*** Begin section ***
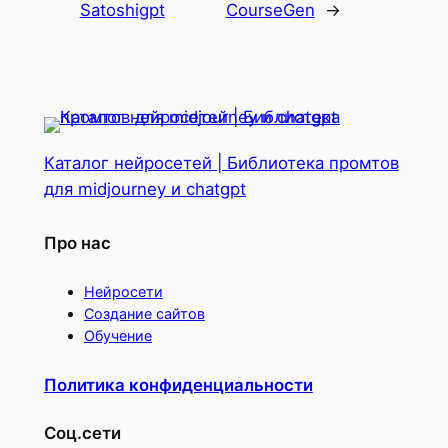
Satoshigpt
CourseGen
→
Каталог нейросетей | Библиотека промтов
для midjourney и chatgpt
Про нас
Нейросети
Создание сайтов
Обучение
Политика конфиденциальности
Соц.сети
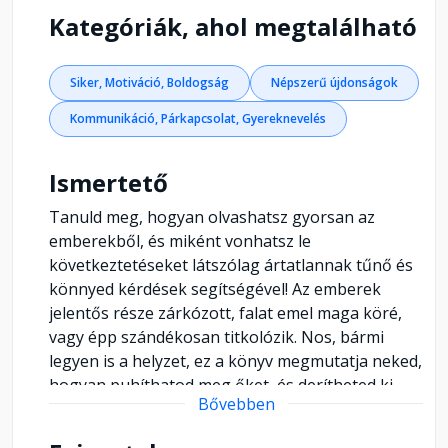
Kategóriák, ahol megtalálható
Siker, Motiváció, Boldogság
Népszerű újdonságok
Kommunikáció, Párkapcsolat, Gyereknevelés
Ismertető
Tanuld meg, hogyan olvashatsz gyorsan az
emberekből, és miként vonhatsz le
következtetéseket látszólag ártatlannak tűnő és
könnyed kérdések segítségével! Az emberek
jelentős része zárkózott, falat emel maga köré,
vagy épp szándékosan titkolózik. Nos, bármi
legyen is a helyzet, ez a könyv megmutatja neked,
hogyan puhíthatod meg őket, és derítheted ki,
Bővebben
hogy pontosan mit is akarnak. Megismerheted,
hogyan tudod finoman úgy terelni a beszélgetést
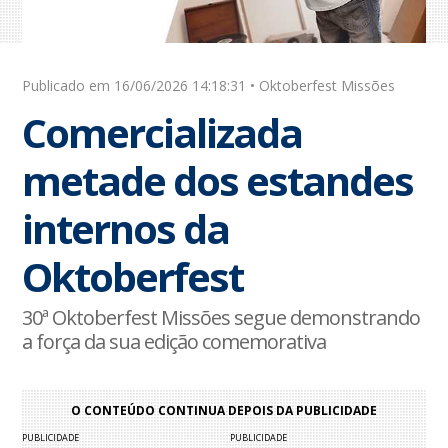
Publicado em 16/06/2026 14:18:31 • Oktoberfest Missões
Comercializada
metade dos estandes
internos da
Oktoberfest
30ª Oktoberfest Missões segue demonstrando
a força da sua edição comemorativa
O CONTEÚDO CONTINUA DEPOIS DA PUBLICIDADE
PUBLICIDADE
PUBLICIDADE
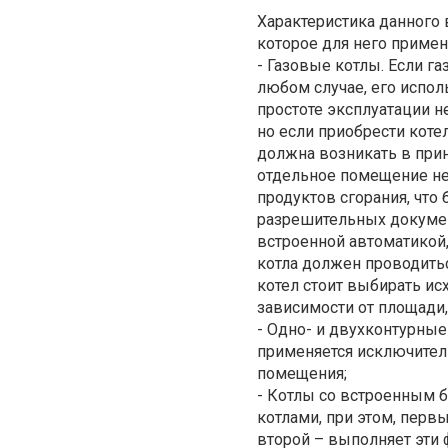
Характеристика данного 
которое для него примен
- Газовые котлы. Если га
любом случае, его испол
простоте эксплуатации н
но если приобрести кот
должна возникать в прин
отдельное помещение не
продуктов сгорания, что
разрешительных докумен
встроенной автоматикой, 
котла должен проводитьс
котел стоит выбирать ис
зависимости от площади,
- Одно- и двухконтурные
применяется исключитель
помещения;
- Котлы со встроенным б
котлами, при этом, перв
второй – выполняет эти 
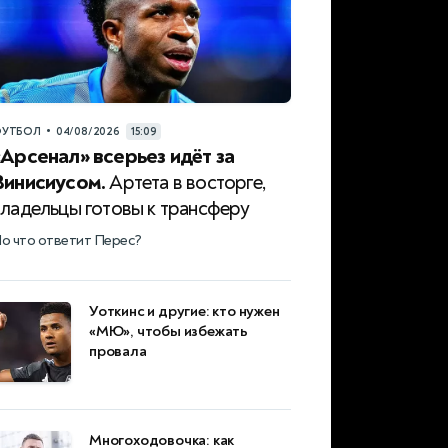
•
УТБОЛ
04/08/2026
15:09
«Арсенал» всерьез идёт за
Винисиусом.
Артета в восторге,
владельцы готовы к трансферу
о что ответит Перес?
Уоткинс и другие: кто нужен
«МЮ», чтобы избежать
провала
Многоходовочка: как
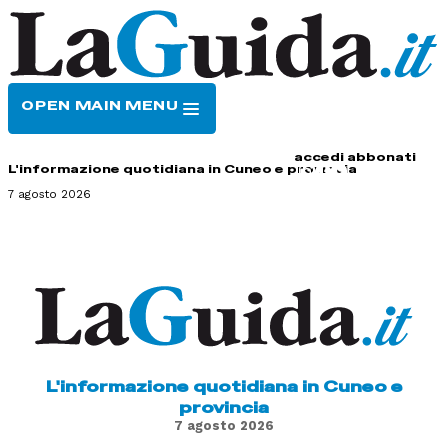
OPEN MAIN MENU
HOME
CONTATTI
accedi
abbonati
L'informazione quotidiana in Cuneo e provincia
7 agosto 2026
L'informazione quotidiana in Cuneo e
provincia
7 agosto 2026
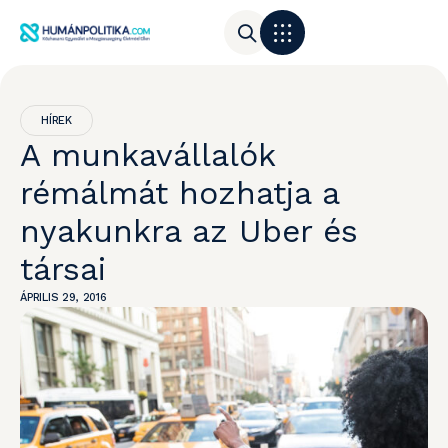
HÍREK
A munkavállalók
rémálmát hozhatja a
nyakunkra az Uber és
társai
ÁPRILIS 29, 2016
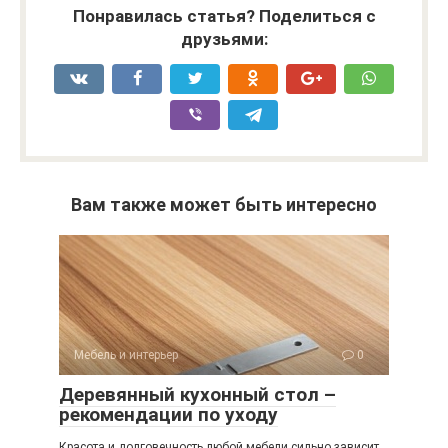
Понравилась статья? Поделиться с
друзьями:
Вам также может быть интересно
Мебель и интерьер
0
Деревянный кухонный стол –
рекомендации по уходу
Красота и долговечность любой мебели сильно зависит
*** End section ***
*** Begin section ***
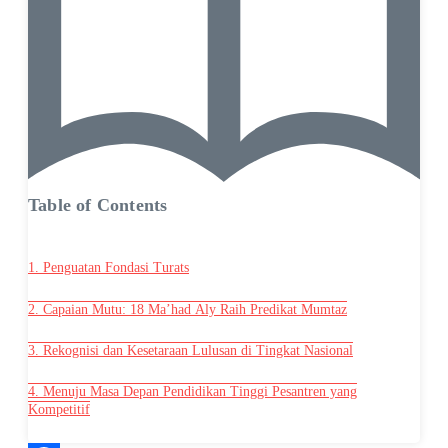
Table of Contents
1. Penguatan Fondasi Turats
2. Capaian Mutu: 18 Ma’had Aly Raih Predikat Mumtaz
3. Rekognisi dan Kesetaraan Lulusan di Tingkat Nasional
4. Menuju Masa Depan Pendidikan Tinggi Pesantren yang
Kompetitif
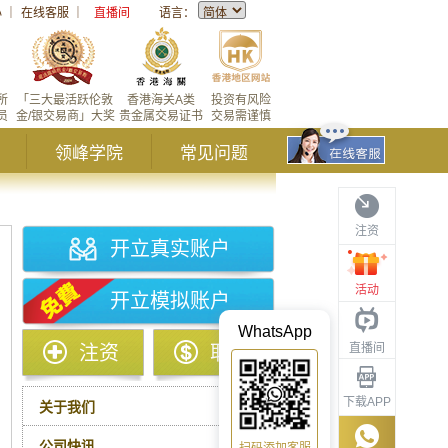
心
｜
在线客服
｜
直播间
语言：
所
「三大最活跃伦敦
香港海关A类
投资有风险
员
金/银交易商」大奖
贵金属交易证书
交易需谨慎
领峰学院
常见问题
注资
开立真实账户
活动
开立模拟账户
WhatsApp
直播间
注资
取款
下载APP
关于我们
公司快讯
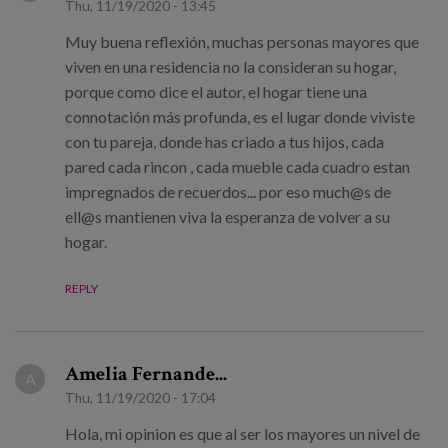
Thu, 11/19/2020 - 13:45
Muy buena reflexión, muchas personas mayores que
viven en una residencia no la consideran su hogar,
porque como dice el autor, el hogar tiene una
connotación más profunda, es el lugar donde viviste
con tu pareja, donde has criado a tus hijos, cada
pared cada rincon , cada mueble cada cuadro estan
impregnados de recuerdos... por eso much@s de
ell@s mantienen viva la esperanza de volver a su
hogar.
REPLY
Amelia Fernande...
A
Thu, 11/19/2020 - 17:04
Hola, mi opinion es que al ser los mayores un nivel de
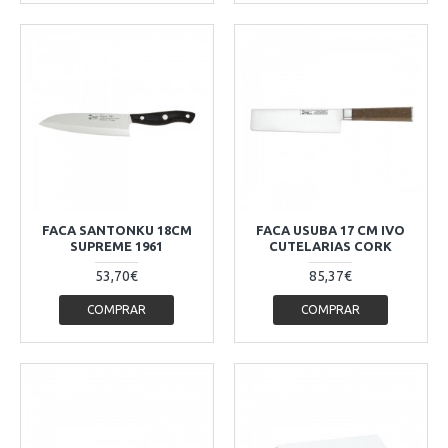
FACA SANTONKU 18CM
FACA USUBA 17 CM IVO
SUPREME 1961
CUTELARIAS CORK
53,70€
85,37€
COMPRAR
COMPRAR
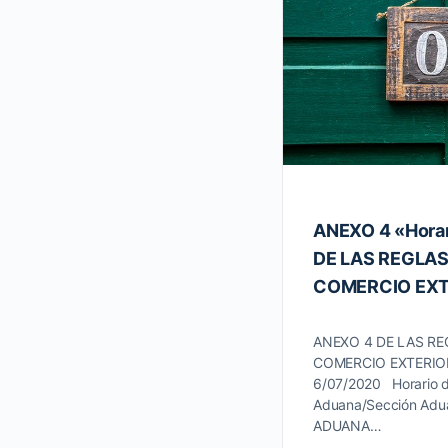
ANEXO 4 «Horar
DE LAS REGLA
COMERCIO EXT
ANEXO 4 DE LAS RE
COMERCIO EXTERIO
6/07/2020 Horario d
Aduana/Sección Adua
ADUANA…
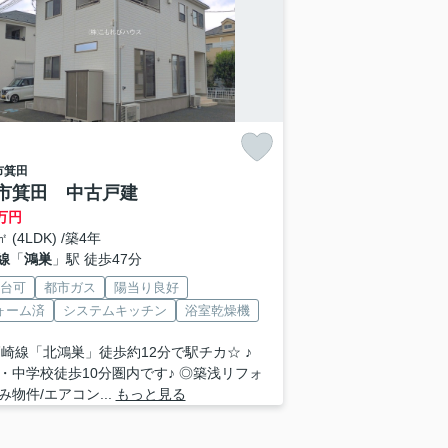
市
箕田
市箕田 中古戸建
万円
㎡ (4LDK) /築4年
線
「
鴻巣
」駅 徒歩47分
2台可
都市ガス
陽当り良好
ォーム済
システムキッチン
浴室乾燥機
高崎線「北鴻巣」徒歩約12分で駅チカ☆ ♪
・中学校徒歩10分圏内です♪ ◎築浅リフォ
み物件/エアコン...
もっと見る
*** End section ***
§ PROBLEM DETAILS: Look over the records above and say, with no extra words, how many lines include "FACA".

§ FINISHED TASK: 2